Emilia ha due madri.
La prima è quella che l’ha messa al mondo, la notte di San Lorenzo di quasi mezzo secolo fa.
Quel giorno, Antonia si era svegliata con l’idea di raggiungere il marito. Lassù, alla malga.
Era entrata già nel settimo mese ma si era messa in cammino, ignorando le proteste di sua madre e di sua nonna. Le due donne le erano state appresso, pregando e imprecando, fino a quando il sentiero si era impennato fra i castagni mozzando loro il fiato. Le voci, però, l’avevano seguita per molti passi. Poi, solo il rumore del ruscello e il canto del tordo a rompere la calura.
Quando Giulio l’aveva vista al limitare del prato, aveva pensato che la solitudine di quei mesi all’alpeggio, con l’unica compagnia delle sue mucche e di Argo, il cane da guardia, gli avesse fatto male al cervello. Ma quando l’aveva avuta fra le braccia, con quel profumo che gli ricordava la torta di pane con l’uvetta, si era ricordato che Antonia dei due era la più forte e che nulla, nella vita, avrebbe potuto fermarla.

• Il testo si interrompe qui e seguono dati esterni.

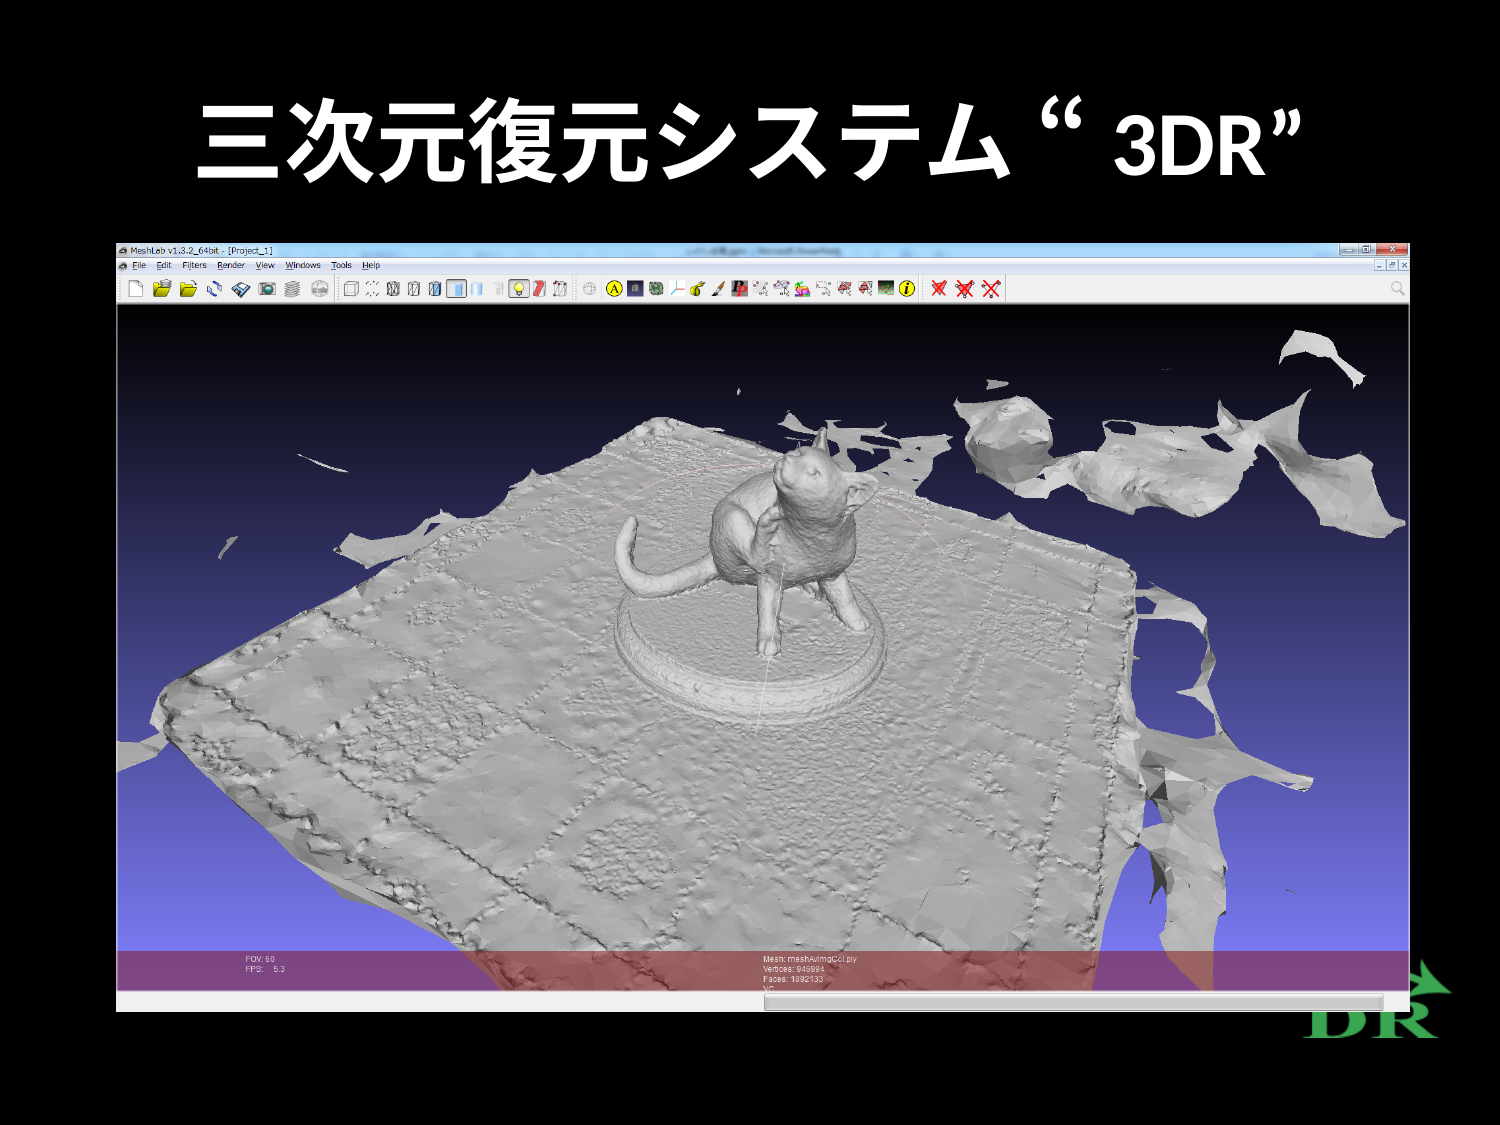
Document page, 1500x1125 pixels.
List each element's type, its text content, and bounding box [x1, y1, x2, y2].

picture [115, 243, 1454, 1038]
title 三次元復元システム “3DR” [75, 45, 1425, 233]
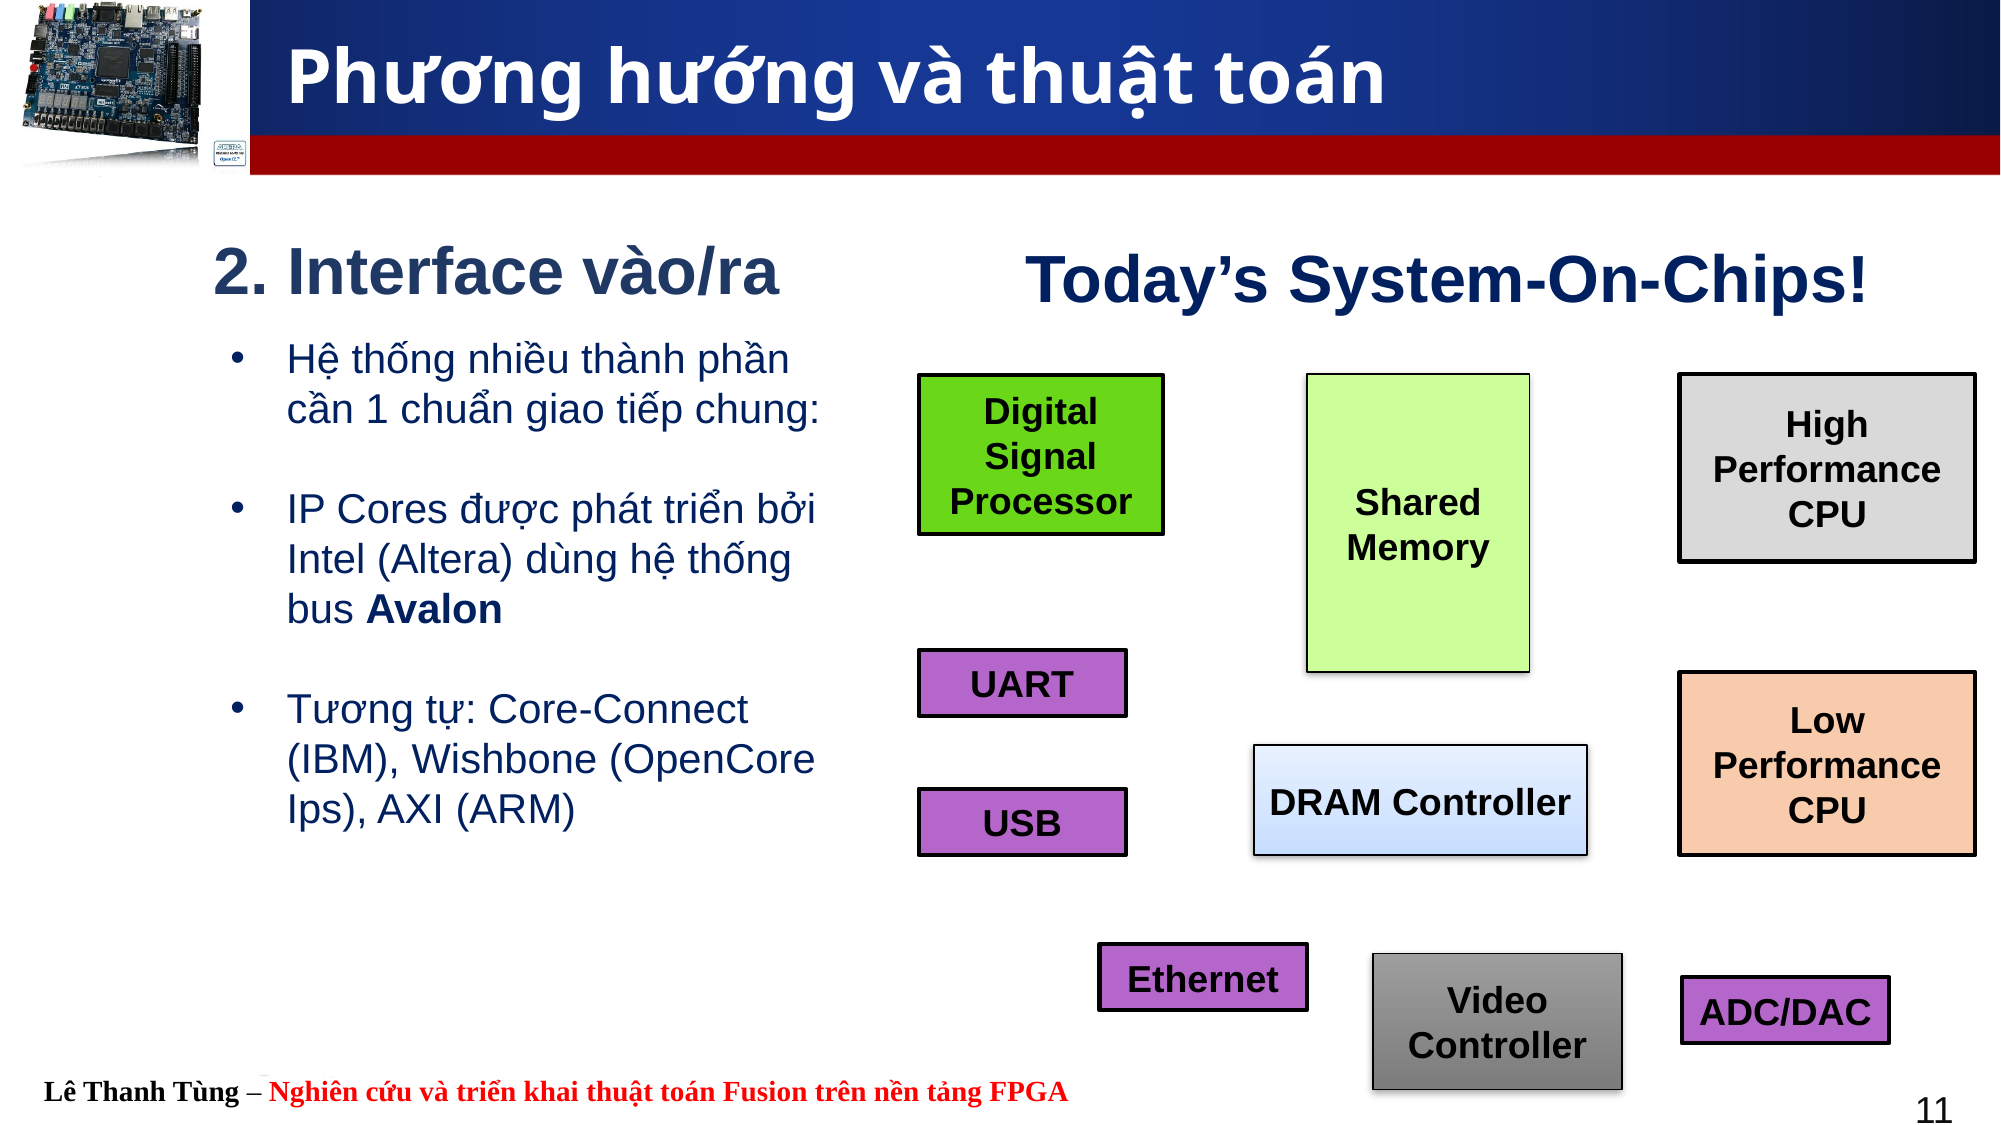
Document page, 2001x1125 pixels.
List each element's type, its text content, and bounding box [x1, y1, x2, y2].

text_box Hệ thống nhiều thành phần cần 1 chuẩn giao tiếp chung: IP Cores được phát triển bởi Intel (Altera) dùng hệ thống bus Avalon Tương tự: Core-Connect (IBM), Wishbone (OpenCore Ips), AXI (ARM) [215, 324, 863, 840]
text_box 2. Interface vào/ra [198, 220, 1884, 316]
text_box Lê Thanh Tùng – Nghiên cứu và triển khai thuật toán Fusion trên nền tảng FPGA [29, 1064, 1085, 1115]
picture [0, 0, 2001, 1125]
text_box 11 [1900, 1097, 1976, 1125]
text_box Phương hướng và thuật toán [270, 20, 2000, 126]
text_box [918, 228, 1976, 1090]
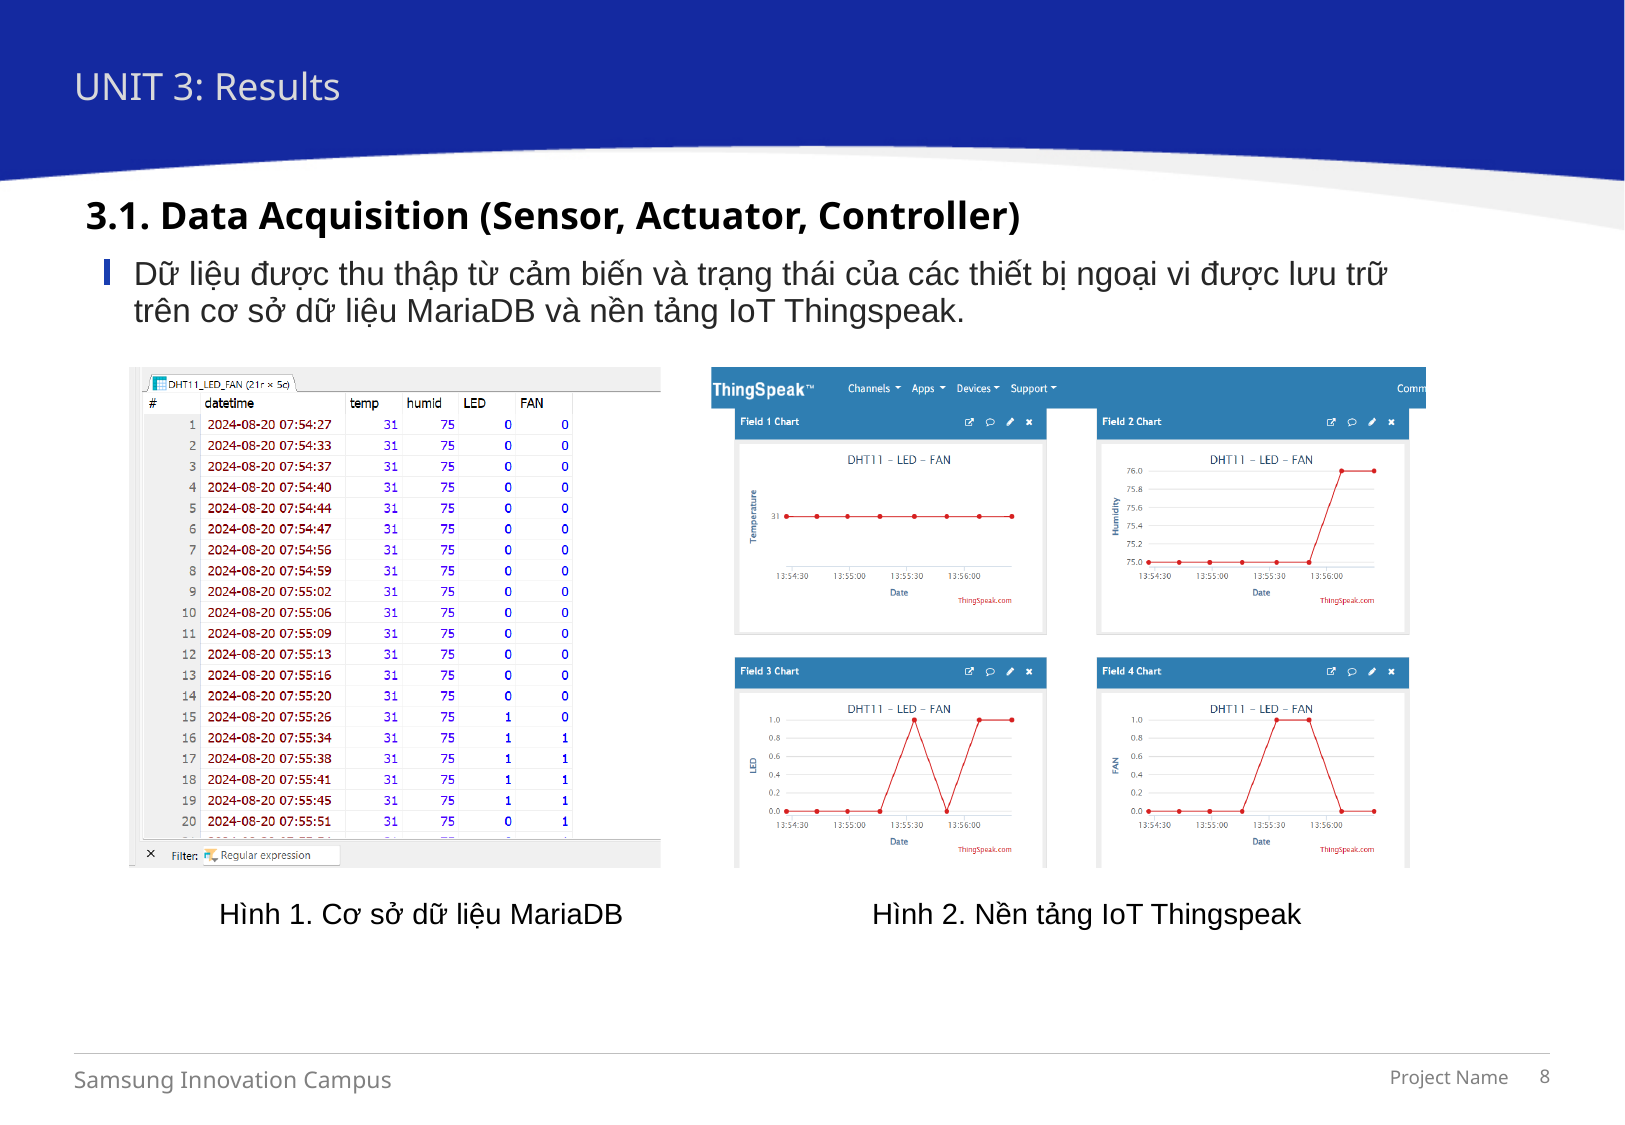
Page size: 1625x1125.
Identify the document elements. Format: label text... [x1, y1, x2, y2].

text_box Hình 1. Cơ sở dữ liệu MariaDB [204, 888, 661, 938]
list 3.1. Data Acquisition (Sensor, Actuator, Controller) [85, 192, 1208, 238]
list Dữ liệu được thu thập từ cảm biến và trạng thái của các thiết bị ngoại vi được lưu trữ trên cơ sở dữ liệu MariaDB và nền tảng IoT Thingspeak. [104, 254, 1427, 348]
list UNIT 3: Results [73, 63, 1314, 109]
text_box Hình 2. Nền tảng IoT Thingspeak [857, 888, 1328, 938]
picture [0, 0, 1625, 1125]
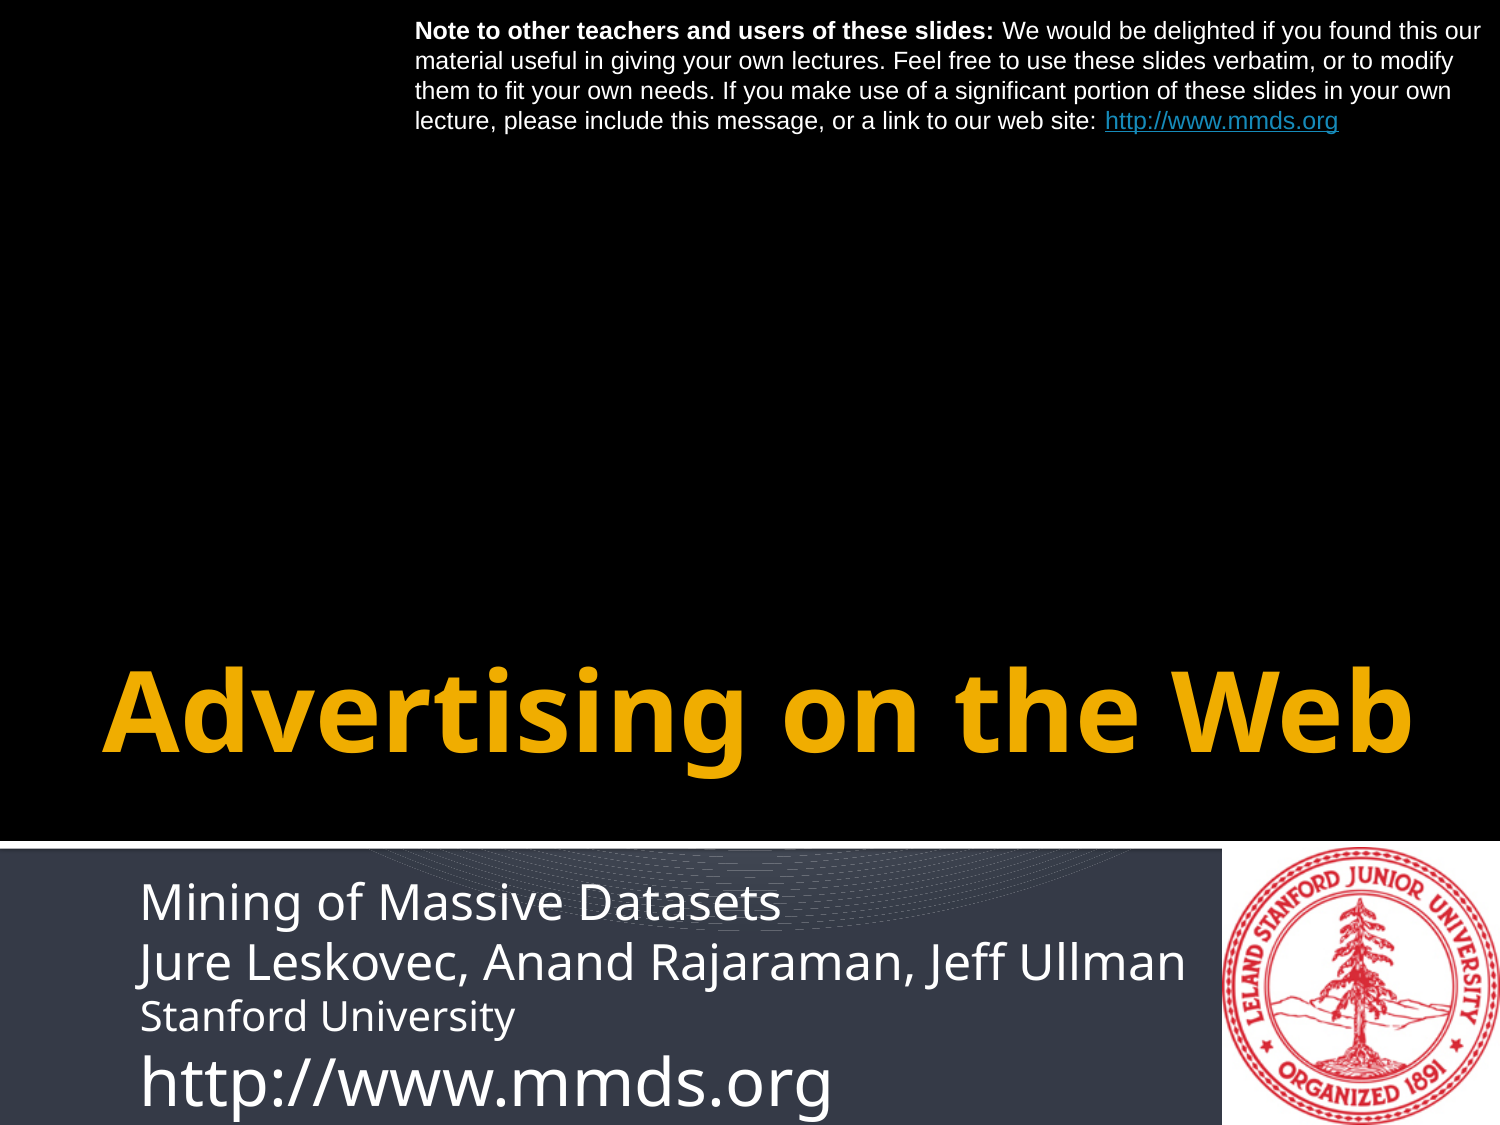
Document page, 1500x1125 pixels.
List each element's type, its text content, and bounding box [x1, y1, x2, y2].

«Mamma, ma tu lo sapevi che sarei nata quello stesso giorno?» Chiedeva Emilia da bambina, ogni volta che la nonna raccontava quel fatto con l’espressione di chi, da quella giornata, non si era ancora ripresa.
«Certo! Ti pare che avrei potuto partorire a casa, con nonna che si agitava per nulla?» Rispondeva Antonia.
Perché lei era fatta così. Pensiero e azione. Macché dubbi e tentennamenti. Aveva sempre avuto risposte per ogni cosa e rassicurazioni per chiunque.
Eppure non le erano mancati momenti di sconforto, come quando il marito non aveva fatto più ritorno da un’ascensione sul Monte Bianco.
Nemmeno quando un dottore, senza mezzi termini, le aveva rivelato che quel nodulo al seno era un tumore maligno. Sì, nemmeno allora Antonia si era data per vinta.
Lei e Emilia erano scese sino a Torino, dove la ragazza frequentava l’Università, per comprare una parrucca. Di capelli veri, perché, aveva dichiarato: «Se si deve prendere in giro qualcuno, allora bisogna farlo bene.»
Ma un giorno, mentre Emilia è seduta in cucina in attesa del caffè, vede sua madre mettere il sale nelle loro tazzine. Ridono insieme di quell’attimo di distrazione. Ma è molto, molto di più.
Emilia ha due madri.
La seconda è quella che va a trovare ogni giorno, percorrendo quei diciotto chilometri di curve e tornanti che ora le separano.
La trova seduta vicino alla finestra del tinello, in ogni stagione.
Antonia, che amava il suo giardino e vi trascorreva la maggior parte del tempo, ora ne ha paura. Quando Emilia la porta sul terrazzo, guarda con apprensione i pini, così alti da sfiorare i fili della luce. Sono quelli che un tempo avevano addobbato insieme, con le lucine e le bocce di vetro colorate e che poi lei stessa aveva messo a dimora.
«Che paura!», dice ora alla figlia. «Rientriamo in casa».
Ci sono pomeriggi in cui Emilia la trova intenta a frugare in una borsetta. Nemmeno risponde al suo saluto. Poi, all’improvviso, sembra accorgersi della sua presenza. Allora i suoi occhi celesti si riempiono di lacrime per la commozione.
«Sei arrivata. Come sono felice!»
Emilia le prende le mani, le accarezza. Le sembrano ogni volta più fredde. Non resiste a porle quella domanda. «Sai chi sono, vero?»
«Ma certo», risponde Antonia fiduciosa. «Sei la mia mamma».
Le prime volte Emilia non l’accetta. Tutto quell’amore ricevuto e ricambiato, si chiede, dov’è andato a finire?
Ma qualche volta Antonia le parla di lei. Di quella figlia bellissima che le dà tante soddisfazioni.
«La maestra, al colloquio, mi ha detto che mia figlia da grande sarà una scrittrice», dice fiera.
«E tu, a Emilia, vuoi bene?» domanda la figlia, con il magone che le sale dentro.
Antonia la guarda e sembra non trovare le parole per raccontarlo, questo amore infinito.
E allora fa un gesto semplice, con le mani. Le unisce, a creare un piccolo nido e ci guarda dentro, con tutta la tenerezza del mondo.